Mary tried to steady her thoughts to analyze her options. She had upper-body strength from pushing her wheelchair, and the Keepers had helped her train as she learned self-defense techniques. But now, all her knowledge seemed to leak out. But she had one surety… the absolute determination not to die in this supply closet.
Keep him talking. Buy time for Bert to come looking for her.
“You’re not really Colin Morrison, are you?” Mary said, her voice steady despite her racing heart.
His eyes widened slightly, genuine surprise flickering across his face. Then he laughed, a sound that held no warmth or humor. “You’re smarter than I gave you credit for. How did you figure it out?”
“The photograph,” Mary said, watching his face for reactions. “Colin’s graduation photo. You and Colin looked similar, almost identical. Similar enough to fool someone who hadn’t seen him in years. Similar enough to take his place.”
His smile was cold and admiring. “That was what tipped me off to you. When dear auntie told me she had shown you family photos. Most people never look that closely. They see what they expect to see.”
Mary made herself meet his gaze directly, made herself project a confidence she didn’t entirely feel. “Are you Frank Marcone?”
His smile disappeared completely, his expression hardening into something cold and dangerous. “You’ve been very busy. Yes, I’m Frank. And Colin?” His voice took on a mocking tone. “Colin’s been dead for over four years. Buried under Swiss snow, cremated under my name, scattered to the winds like the privileged bastard he was.”
Mary’s stomach turned at the casual way he spoke about murdering his best friend, but she kept her expression neutral. Keep him talking. Keep him focused on his story, not on whatever he was planning to do to her.
“You killed him,” Mary said quietly. “On that skiing trip.”

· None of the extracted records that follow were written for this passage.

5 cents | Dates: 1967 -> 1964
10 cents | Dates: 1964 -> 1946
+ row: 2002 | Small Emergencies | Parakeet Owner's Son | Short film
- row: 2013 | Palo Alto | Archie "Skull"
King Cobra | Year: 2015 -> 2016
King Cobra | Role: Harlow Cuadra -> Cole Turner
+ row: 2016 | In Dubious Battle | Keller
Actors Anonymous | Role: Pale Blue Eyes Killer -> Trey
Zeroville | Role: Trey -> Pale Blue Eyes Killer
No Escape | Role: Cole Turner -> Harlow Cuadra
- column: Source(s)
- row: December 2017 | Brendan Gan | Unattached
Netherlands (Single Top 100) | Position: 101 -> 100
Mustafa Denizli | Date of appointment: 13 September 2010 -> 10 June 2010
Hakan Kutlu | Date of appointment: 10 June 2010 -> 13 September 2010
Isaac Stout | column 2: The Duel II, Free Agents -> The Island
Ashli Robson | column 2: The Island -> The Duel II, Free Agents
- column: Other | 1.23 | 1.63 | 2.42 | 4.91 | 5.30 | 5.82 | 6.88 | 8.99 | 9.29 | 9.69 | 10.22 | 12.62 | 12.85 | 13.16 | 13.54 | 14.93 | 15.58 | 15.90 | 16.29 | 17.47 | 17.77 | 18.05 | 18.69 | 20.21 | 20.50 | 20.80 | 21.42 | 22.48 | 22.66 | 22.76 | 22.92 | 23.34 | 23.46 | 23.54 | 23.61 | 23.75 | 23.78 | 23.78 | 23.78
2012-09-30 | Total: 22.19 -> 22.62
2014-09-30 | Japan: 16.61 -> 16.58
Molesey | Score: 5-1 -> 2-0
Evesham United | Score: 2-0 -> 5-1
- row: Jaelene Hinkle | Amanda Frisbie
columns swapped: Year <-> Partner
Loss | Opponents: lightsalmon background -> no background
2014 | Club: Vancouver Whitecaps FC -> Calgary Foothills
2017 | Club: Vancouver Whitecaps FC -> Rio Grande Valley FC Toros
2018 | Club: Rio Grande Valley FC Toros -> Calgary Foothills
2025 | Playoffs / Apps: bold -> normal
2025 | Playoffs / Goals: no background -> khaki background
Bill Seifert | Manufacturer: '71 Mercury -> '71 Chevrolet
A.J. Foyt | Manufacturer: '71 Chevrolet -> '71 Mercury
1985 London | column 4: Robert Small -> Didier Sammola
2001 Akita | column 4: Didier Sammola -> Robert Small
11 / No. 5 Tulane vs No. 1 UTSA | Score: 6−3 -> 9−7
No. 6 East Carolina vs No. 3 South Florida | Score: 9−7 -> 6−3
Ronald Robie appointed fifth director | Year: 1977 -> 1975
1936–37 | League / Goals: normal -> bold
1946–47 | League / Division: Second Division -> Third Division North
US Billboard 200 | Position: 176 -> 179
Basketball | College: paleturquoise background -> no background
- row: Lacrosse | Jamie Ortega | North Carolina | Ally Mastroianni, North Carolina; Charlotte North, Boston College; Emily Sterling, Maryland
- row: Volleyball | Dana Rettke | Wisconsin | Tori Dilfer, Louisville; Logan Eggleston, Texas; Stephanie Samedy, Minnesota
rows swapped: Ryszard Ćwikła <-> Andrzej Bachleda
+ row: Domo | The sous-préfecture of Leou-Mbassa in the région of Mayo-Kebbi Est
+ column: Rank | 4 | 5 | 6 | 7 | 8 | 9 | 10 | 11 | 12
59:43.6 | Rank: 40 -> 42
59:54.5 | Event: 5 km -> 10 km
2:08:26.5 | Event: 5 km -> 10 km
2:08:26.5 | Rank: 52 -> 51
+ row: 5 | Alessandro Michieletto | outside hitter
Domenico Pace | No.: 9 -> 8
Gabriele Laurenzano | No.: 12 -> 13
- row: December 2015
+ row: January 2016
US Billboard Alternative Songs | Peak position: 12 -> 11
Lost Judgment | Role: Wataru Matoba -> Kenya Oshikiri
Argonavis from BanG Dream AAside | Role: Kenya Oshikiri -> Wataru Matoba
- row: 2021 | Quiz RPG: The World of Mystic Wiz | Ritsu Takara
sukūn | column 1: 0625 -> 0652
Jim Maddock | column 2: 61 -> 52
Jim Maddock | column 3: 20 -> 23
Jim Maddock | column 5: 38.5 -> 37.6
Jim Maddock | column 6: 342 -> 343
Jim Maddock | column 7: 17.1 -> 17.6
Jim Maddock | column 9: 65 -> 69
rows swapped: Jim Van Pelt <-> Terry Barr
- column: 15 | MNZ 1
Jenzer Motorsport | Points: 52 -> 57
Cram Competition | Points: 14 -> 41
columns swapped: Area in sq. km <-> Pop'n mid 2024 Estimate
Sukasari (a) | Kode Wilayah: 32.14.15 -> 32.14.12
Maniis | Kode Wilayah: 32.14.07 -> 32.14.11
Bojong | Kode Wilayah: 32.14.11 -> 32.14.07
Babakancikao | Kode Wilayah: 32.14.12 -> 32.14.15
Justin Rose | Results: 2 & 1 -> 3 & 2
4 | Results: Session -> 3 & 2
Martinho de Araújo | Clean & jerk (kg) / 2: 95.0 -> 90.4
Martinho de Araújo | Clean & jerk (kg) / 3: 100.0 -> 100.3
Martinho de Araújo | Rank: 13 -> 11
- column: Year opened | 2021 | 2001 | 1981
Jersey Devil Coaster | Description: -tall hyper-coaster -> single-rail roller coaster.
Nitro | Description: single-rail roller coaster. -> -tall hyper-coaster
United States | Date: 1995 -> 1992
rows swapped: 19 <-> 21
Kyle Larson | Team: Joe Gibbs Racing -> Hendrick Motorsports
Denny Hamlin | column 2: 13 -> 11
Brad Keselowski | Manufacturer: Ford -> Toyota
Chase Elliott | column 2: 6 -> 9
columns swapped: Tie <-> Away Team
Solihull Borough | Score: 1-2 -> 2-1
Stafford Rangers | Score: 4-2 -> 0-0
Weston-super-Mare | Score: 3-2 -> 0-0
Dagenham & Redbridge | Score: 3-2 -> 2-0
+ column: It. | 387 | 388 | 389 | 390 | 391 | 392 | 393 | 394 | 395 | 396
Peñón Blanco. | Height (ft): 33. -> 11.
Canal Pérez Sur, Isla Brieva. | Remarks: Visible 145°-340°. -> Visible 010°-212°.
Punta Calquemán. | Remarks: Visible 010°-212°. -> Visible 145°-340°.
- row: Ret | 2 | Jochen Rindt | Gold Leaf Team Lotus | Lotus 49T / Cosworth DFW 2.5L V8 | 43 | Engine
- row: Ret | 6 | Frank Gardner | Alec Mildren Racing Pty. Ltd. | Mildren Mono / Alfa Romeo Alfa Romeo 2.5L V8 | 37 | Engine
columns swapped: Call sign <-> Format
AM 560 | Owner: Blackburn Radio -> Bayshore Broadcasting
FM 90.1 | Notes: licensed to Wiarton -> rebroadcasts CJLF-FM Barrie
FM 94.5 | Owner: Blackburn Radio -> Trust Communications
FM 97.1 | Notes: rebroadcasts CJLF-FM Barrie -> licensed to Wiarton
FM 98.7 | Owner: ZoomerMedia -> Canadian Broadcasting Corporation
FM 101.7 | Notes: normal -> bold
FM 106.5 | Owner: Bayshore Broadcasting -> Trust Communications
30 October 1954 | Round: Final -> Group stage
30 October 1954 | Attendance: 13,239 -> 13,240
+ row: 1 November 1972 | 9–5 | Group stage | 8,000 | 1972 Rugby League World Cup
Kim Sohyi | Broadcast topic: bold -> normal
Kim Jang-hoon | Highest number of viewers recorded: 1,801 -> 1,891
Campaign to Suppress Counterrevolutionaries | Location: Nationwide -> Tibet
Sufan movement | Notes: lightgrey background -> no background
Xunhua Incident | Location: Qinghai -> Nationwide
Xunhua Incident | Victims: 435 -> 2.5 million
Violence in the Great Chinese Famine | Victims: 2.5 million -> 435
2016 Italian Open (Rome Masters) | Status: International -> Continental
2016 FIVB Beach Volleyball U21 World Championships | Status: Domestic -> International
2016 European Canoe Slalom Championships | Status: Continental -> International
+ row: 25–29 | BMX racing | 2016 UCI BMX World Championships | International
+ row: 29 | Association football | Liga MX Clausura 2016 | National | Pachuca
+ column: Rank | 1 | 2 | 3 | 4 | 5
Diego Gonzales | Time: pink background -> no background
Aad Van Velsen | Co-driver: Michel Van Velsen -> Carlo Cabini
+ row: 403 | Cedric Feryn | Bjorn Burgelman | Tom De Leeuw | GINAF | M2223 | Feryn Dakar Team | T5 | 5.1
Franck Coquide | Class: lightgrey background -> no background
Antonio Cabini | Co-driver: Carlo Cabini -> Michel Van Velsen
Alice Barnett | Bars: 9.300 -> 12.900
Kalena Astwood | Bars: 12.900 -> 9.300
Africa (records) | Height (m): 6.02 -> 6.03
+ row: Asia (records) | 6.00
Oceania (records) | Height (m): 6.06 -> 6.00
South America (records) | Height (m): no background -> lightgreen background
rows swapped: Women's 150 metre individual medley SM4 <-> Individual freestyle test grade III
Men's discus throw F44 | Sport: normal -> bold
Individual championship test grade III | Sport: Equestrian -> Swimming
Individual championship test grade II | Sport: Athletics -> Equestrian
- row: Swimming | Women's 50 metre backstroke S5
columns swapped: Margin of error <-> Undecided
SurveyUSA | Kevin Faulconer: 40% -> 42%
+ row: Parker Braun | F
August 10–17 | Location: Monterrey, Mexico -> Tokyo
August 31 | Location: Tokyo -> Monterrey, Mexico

“Killed him?” Frank leaned against the wall, his posture deceptively relaxed. But Mary could see the tension coiled in his muscles, ready to spring if she made any sudden moves. “I liberated myself from a life of nothing. Colin had everything handed to him. Rich parents, trust fund, guaranteed inheritance from Aunt Diane. Do you know what I had? A scholarship and a mother who died while I was in college. A father who never even stuck around long enough to put his name on my birth certificate.”
His voice was bitter, resentful, the accumulated anger of years of perceived injustice. Mary realized what had driven Frank to murder. Not just greed, but envy. The corrosive belief that life had been unfair, that Colin had what Frank wanted.
“Did your mother ever talk about your father?” she asked, wanting to keep him talking as well as seeing if there was the possibility of Colin being his half brother.
Frank snorted. “Oh, yeah. He was a deadbeat drunk, and I was the result of a one-night stand. I didn’t know for a long time even though I kept asking about who my dad was. By the time I was about twelve, she finally told me. Some guy she met at a bar named Barry Parker.” He snorted again. “I took care of him.”
Mary just stared, absorbing this new information. I took care of him. She had no idea what he meant but had a bad feeling it involved Barry’s demise. Wanting to keep him talking, she said, “The trip… the trip to Switzerland?”
Frank let out a low growl. “That skiing trip was supposed to be a vacation,” Frank continued, his eyes distant with memory. “Just two best friends celebrating Colin’s promotion. But all I could think about was how easy everything was for him. How he’d never struggled for anything. How he would inherit millions while I’d work until I died and still have nothing.”
“So you murdered him for his inheritance,” Mary said, praying he would keep talking to give her more of a chance to figure out how to get help.
“It was so easy,” Frank said, and there was a terrible satisfaction in his tone. “Encouraging him to go out even with a storm coming. I pointed out a route that looked challenging but was actually dangerous.” He smiled, cold and triumphant. “The storm was coming in fast. I couldn’t have planned it better. A push by me, and Colin went down a steep ravine, buried under snow, and when search and rescue found a body three days later...”
Mary felt bile rise in her throat. “You’d switched the identification.”